## INSTRUCTION
Every line below is to be quoted exactly, with nothing added or dropped.

## RECORDED DATA
[Start of section]

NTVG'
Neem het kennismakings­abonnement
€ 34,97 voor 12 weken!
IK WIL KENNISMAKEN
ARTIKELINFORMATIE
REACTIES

[End of section]

## ANSWER TO THE EXERCISE
NTVG'
Neem het kennismakings­abonnement
€ 34,97 voor 12 weken!
IK WIL KENNISMAKEN
ARTIKELINFORMATIE
REACTIES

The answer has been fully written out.